The Elegant Spotlight: Tom Hamblet, Winner, MasterChef The Professionals 2023.

We speak to one of the culinary scene’s most dynamic young stars

He may be only 24, but Tom Hamblet is already taking the culinary world by storm. Last year, he successfully took on 31 other professionals as, over seven weeks, they competed to win the coveted MasterChef: The Professionals 2023 crown.


When he’s not impressing industry legends with his culinary skills on prime-time TV, Tom serves as the Head Chef at The Avenue restaurant at Exclusive Collection’s Lainston House Hotel, where he will be in residency until September 1st. Here, he shares what inspired his journey into the culinary world, the sources of his creative influences, and his top tip for cooking the most flavourful and tender red meat.

Tom, can you share a bit about your culinary background and what inspired you to become a chef?

I think what inspired me most was my dad, who is also a chef, advising me against a culinary career. He always explained how it was a tough career. Needless to say, I ignored their advice, and I’m very glad I did, and so are they! I’ve spent most of my career training in Michelin kitchens – I love the drive and passion you see in these kitchens. I also spent two years perfecting the art of pastry cheffing.

Were there any specific chefs or cuisines that influenced your cooking style?

You can be influenced by a number of sources, from social media to eating out. I think style gradually develops as you gain experience, as your approach to cooking becomes more defined and structured. I don’t believe I have a set style, but it’s on the way!

What philosophy underpins your menus?

I try to use seasonal and local produce as much as I can as it’s best to go with nature, but also try and push myself to use ingredients I haven’t had much experience in working with before.

Olive oil sponge with lemon, olive oil, crème fraiche, fennel pollen and toasted fennel seed ice cream

How do you see the luxury dining experience evolving?

I think the dining experience is always evolving. Now we see more menus using own-grown ingredients, grown in the restaurant’s garden or the hotel’s estate. It’s nice to know where the food you are eating is from.

How do you approach creating new dishes or experimenting with flavours?

I tend to start off with flavour combinations that I know work, and then experiment with a few different flavours added to steer away from being too traditional. I find that a lot of things you try don’t make the menu, but with some experimentation and creativity, eventually you can make it work!

What ingredient do you think is underrated and why?

A lot of guests that come for dinner at The Avenue order the beef dish and have never heard of lovage before, It’s a
great flavour and I think especially in home cooking, It’s not used anywhere near enough.

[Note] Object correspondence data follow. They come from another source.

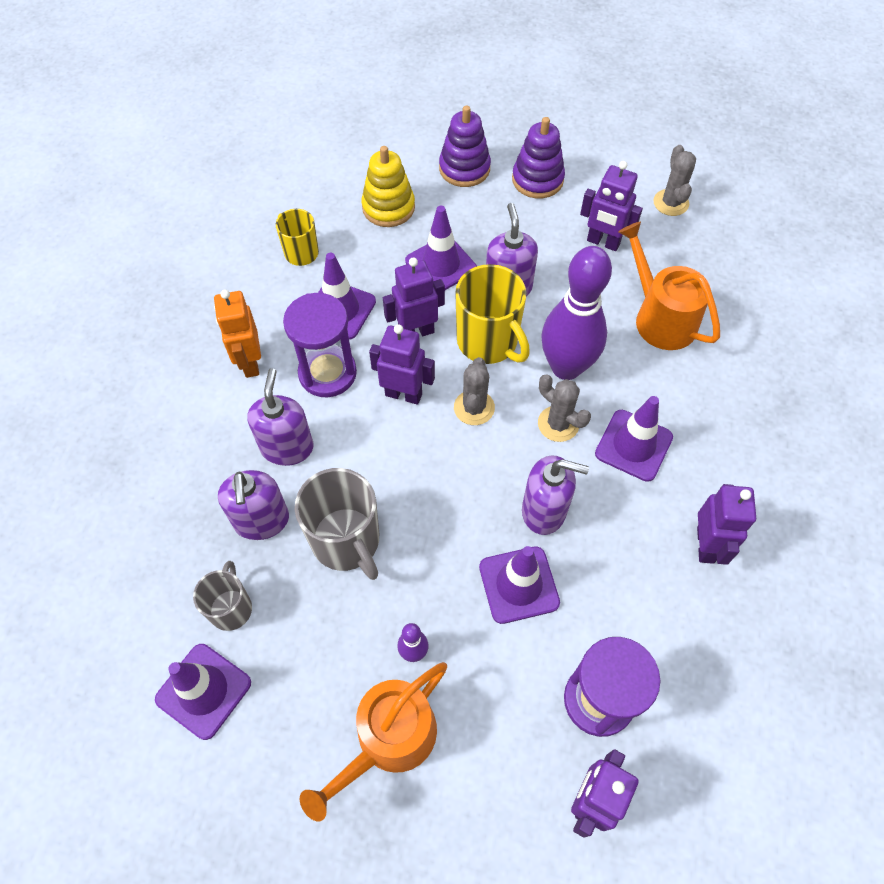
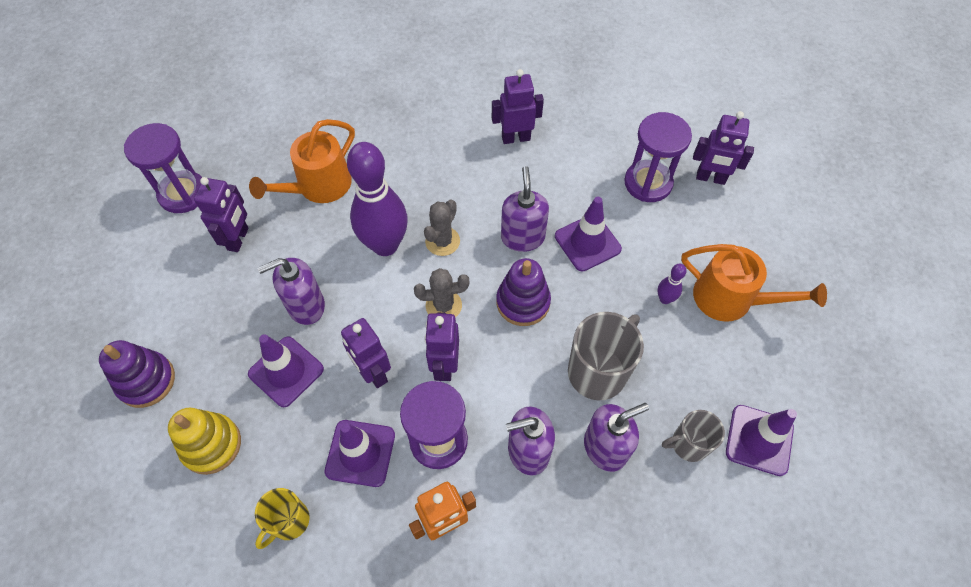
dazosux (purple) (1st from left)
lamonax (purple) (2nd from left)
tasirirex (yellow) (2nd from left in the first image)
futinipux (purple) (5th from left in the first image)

Chocolate tart with caramelised popcorn, peppercorn, blood orange, pink peppercorn ice cream

What culinary trends do you find most exciting right now?

I love restaurants with a tasting menu of more than 10 courses. It’s so exciting to sit down and relax for hours and just be fed loads of amazing new flavour combinations and things you wouldn’t expect to work together, yet leave not feeling too full.

Can you share a cooking tip or trick that home cooks might find helpful?

I think the best one is to brine your red meat overnight in 7% salted water. (for 1 litre of water, add 50-70gm of salt). It seasons the meat throughout and can make it incredibly tender.

What advice would you give to someone with aspirations to become a chef?

A great piece of advice would be to work for a chef that makes food you admire and are interested in! And there is no escaping, you will also need to work hard.

What is your ideal meal?

I think it depends on the situation. I love sitting down outside with the BBQ on and cooking a variety of different
meats, but I also love fajitas. They are a guilty pleasure of mine!